__TASK BRIEF__
What you return should be the complete listing, unchanged, with no pictures in it.

__DATA PROVIDED__
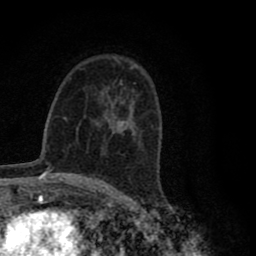
Breast MRI (dynamic contrast-enhanced), one axial slice; position 51 of 80 along the scan axis; cropped to one breast; dynamic contrast-enhanced series, time point 2 of 8 at this slice position (early post-contrast); 1.5 T; TE 2.8 ms, TR 7.1 ms; 256 × 256 image matrix, field of view 140 × 140 mm. Female patient.
Outlined on this slice (semi-automatically segmented with operator editing):
- enhancing-tissue mask used for the functional tumour volume (all voxels passing the contrast-enhancement thresholds inside the analysis volume; usually the tumour): bounding box <114,99,127,131> (left, top, right, bottom; pixels)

__SOLUTION BELOW__
Breast MRI (dynamic contrast-enhanced), one axial slice; position 51 of 80 along the scan axis; cropped to one breast; dynamic contrast-enhanced series, time point 2 of 8 at this slice position (early post-contrast); 1.5 T; TE 2.8 ms, TR 7.1 ms; 256 × 256 image matrix, field of view 140 × 140 mm. Female patient.
Outlined on this slice (semi-automatically segmented with operator editing):
- enhancing-tissue mask used for the functional tumour volume (all voxels passing the contrast-enhancement thresholds inside the analysis volume; usually the tumour): bounding box <114,99,127,131> (left, top, right, bottom; pixels)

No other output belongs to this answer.